I have to confess that there were things about his performance in Parliament that gave me pause. I did not like the fact that he supported the Conservative government in passing the egregious C-51 anti-terror bill. I’m still not sure why he did. It caused me doubts about supporting him, and I decided to support the NDP. We have never had an NDP government at the federal level, and I admit, I was… I still am… curious to see what kind of country they’d give us over four or five years. In August, the NDP was riding high and it was in no way unreasonable to imagine they would form a government (albeit a minority one) for the first time. I remember trying out the phrase “Prime Minister Mulcair” and seeing that it didn’t sound outlandish.

But the fact is that when you have more than two parties in your system, a split vote between similar parties has a tendency to send the one you don’t want up the middle. I remember that happening in 1988. Most Canadians did not want the Free Trade Agreement the Tories were foisting on us. 57% of us voted for parties opposed to it. But there were two of them. They split that vote, and the other 43% of Canadians who voted for the only party pushing it, the Tories, got what they wanted instead. That memory was clearly at work in this election, and deep down, 70% of the country knew that this time, we had to watch and see who was going to make it happen, and then vote strategically. As we moved into September, Justin Trudeau seemed more and more energetic and positive… Mulcair increasingly staid and cautious. A bit too much like Harper. A bit too much like what most of us wanted to replace. And so support for the NDP began to ease down, and transfer to the Liberals. By October there seemed no stopping it, and support for the NDP, at one time around 34% in some polls, dropped to below 20% by election night. When I realized my own riding was polling over 50% Liberal, I knew voting for the NDP was a wasted vote and, in fact, one that might just hurt the Liberals and help the Tories if things got slippery. So sometime in September, I had a change of heart, and decided to help Justin Trudeau achieve that destiny that perhaps glimmered in 2000, and then broke the surface of my mind in 2005.

Watching the returns that night, and seeing every single riding in Atlantic Canada go Liberal, I started feeling confident we would see a Liberal minority government. But when Quebec abandoned the NDP for the Liberals, giving them over half their seats, and the major cities in Ontario blazed Liberal red, their numbers soared. By the time British Columbia was chiming in with its count, we were all stunned as the number topped 170 and kept on climbing. And here we are. A Liberal majority government, unthinkable even as people started casting ballots, and the projected seat count for the Liberals we were seeing all that week hovered around 140.

“Sunny ways,” Justin Trudeau said at the top of his victory speech, citing the campaigning style of Wilfrid Laurier, our first Quebecois prime minister, just over a century ago.

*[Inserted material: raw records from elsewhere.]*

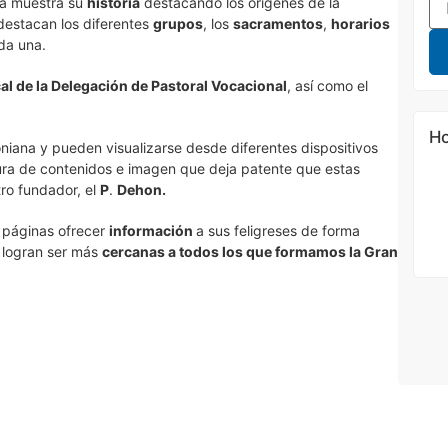
ia muestra su
historia
destacando los orígenes de la
destacan los diferentes
grupos
, los
sacramentos
,
horarios
ada una.
al de la Delegación de Pastoral Vocacional
, así como el
Ho
iana y pueden visualizarse desde diferentes dispositivos
tura de contenidos e imagen que deja patente que estas
ro fundador, el
P
.
Dehon.
 páginas ofrecer
información
a sus feligreses de forma
o logran ser más
cercanas a todos los que formamos la Gran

He was right. We were tired of Stephen Harper’s wedge politics and admonishments that we needed to be afraid of The Other, here and abroad; and that our economy was supported only by the might of his Atlas-like shoulders, prone to fail without. When Trudeau evoked Abraham Lincoln as he spoke of “the better angles of our nature
, he hit the nail on the head. We wanted optimistic things again… a shopping list: We wanted a government of people, not a person, again. We wanted to be inclusive and accepting again. We wanted to trust rather than bully again. Care, and help, and – yes, I’ll say it – be admired and worthy of admiration again. We wanted our old Canada back. I hope we just gave it back to ourselves.

In 2005, Justin said yes to Sophie. Last Monday, Canada said yes to Justin. I hope we’re all as happy ten years down the road as she is.